PROBLEM STATEMENT:
Return the data that follows exactly as it appears. Pictures do not belong in the copy.

RECORDS SUPPLIED:
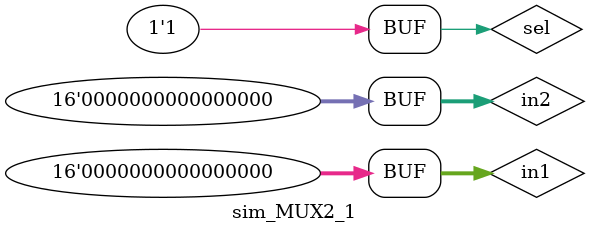
<source format=v>
`timescale 1ns / 1ps


module sim_MUX2_1();
    reg sel;
    reg [15:0]in1;
    reg [15:0]in2;
    wire [15:0]out;
    
    MUX2_1 uut(sel, in1[15:0], in2[15:0], out[15:0]);
    initial
    begin
    #1 sel=0; in1=16'b1111111111111111; in2=0;
    #1 sel=1;
    #1 sel=0; in1=16'b1010101010101010; in2=0000000011111111;
    #1 sel=1; 
    #1 in1=0; in2=0;
    end
endmodule

</source>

ANSWER SECTION:
<source format=v>
`timescale 1ns / 1ps


module sim_MUX2_1();
    reg sel;
    reg [15:0]in1;
    reg [15:0]in2;
    wire [15:0]out;
    
    MUX2_1 uut(sel, in1[15:0], in2[15:0], out[15:0]);
    initial
    begin
    #1 sel=0; in1=16'b1111111111111111; in2=0;
    #1 sel=1;
    #1 sel=0; in1=16'b1010101010101010; in2=0000000011111111;
    #1 sel=1; 
    #1 in1=0; in2=0;
    end
endmodule

</source>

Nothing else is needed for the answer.